FAO and WHO update work on risks and benefits of eating fish
Article Published October 10, 2024
Article Source: FAO and WHO update work on risks and benefits of eating fish | Food Safety News
New scientific evidence has been assessed in a document looking at the pros and cons of fish consumption.
The Food and Agriculture Organization of the United Nations (FAO) and the World Health Organization (WHO) used a literature review and expert consultation to update a 2010 report on the risks and benefits of fish consumption.
The focus was on the health benefits from fish; toxic effects of dioxins and dioxin-like polychlorinated biphenyls (dl-PCBs); toxic effects of methylmercury (MeHg); the role of selenium (Se) with regard to the health effects of MeHg; and occurrence data for MeHg, dioxins and dl-PCBs in fishery and aquaculture products.
The background document was prepared by the Institute of Marine Research (IMR) in Norway and included a report published in June 2022 by the Norwegian Scientific Committee for Food and Environment (VKM) on benefits and risks of fish in the Norwegian diet.
There is public concern regarding the presence of chemical contaminants in fish but also increasing clarity on the nutritional benefits of including fish in the diet.
The evidence of a protective effect of maternal total fish intake in pregnancy on the risk of preterm birth and low birth weight were graded as probable. There were probable protective effects of fish intake on coronary heart disease and total stroke incidence. There was some evidence that eating fish reduces the risk of dementia, Alzheimer’s disease, and cognitive decline.
Potential risks
Dioxins and dl-PCBs are members of a group of compounds that are classified as persistent organic pollutants.
Scientists looked at reproductive effects, birth outcomes, thyroid disease and thyroid hormones, type 2 diabetes and obesity, cardiovascular effects, hepatic disorders and digestive effects, effects in the immune and nervous systems, effects in teeth and bones, cancer, and other issues. A final weight of evidence was not performed, as only literature published after 2010 was included, so it was not possible to give an overall grading of the evidence.
The toxic effects of methylmercury, neurological outcomes, cardiovascular outcomes, growth, and other health outcomes were covered.
In general, farmed finfish had lower mercury concentrations than wild finfish and farmed freshwater finfish had lower levels than farmed marine finfish. Fish captured from wild stocks in marine waters had the highest concentrations.
On average, farmed finfish had lower concentrations of dioxins and dl-PCBs than wild finfish, with little difference between farmed freshwater and farmed marine fish. Fish from wild stocks in inland waters had higher concentrations than wild-caught finfish from marine waters.
Concentrations of dioxins and dl-PCBs were lower in shellfish than in finfish.
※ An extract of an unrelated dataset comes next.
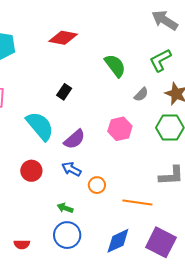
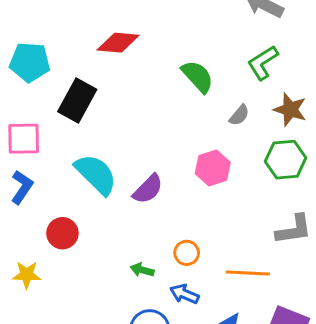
black rectangle: (64, 92) -> (77, 101), moved, size x1.8
blue arrow: (71, 169) -> (184, 294), moved
red circle: (31, 171) -> (62, 233), moved
green arrow: (65, 208) -> (142, 270), moved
Farmed shellfish had, on average, lower concentrations than wild shellfish, and the highest concentrations were found among shellfish from wild stocks.
Safety of new foods
Meanwhile, FAO has published the report of a meeting that discussed plant-based products, precision fermentation, and 3D food printing.
The document covers food safety issues, regulation, nutritional characteristics, environmental aspects, and consumer perception.
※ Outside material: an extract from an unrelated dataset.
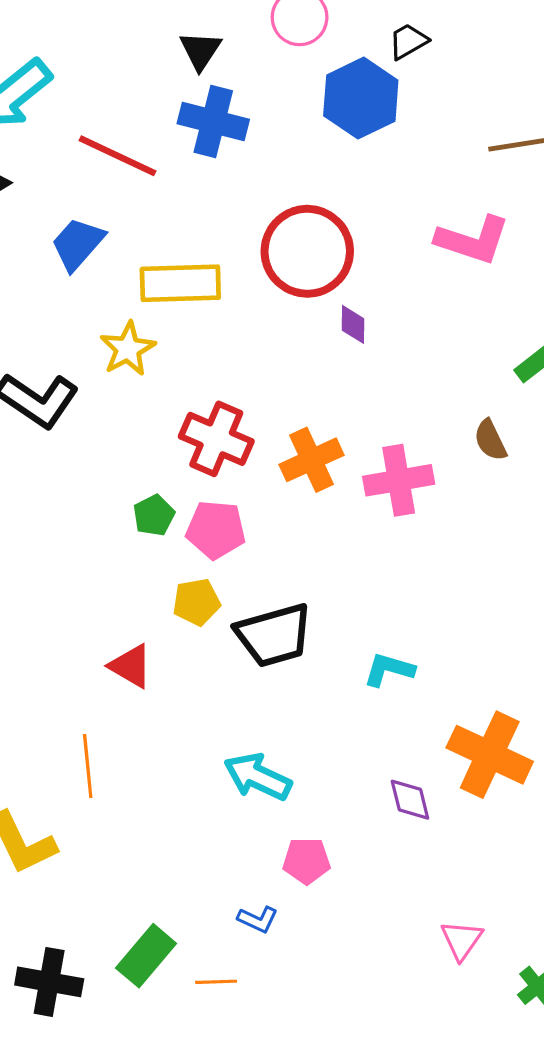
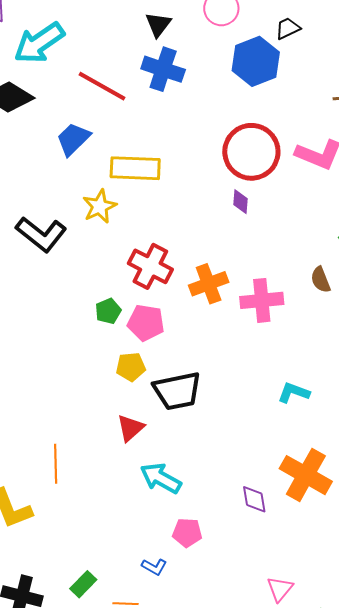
red circle: (307, 251) -> (251, 152), moved
red triangle: (131, 666) -> (131, 428), moved, turned 44
cyan L-shape: (389, 670) -> (294, 393), moved
green rectangle: (146, 956) -> (83, 584), size x0.7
At the meeting in November 2023, it was agreed that while most food safety hazards identified were not new, the agrifood systems built for new foods are still relatively novel and can provide opportunities for the introduction of food safety hazards.
The food safety implications for plant-based products depend on how the plants are grown, harvested, stored, transported and processed to obtain the functional ingredients, as well as the intended use of ingredients in the final product. Hazards include allergens, plant toxins, heavy metals, mycotoxins, and harmful bacteria.
Production steps in precision fermentation are well-known and controlled, with the inputs and raw materials generally well-characterized and adhering to safety and quality standards. Issues include monitoring the fermentation process, including pH and oxygen consumption, to ensure growth of any undesirable microbes is detected.
Most hazards linked to 3D printed foods can also be associated with food in general. Following food safety management through good manufacturing and handling practices and proper labeling can reduce food safety risks. However, consumers who use at-home 3D printers may expose themselves to various hazards. Chemical hazards can arise from substances leaching into food from food contact surfaces.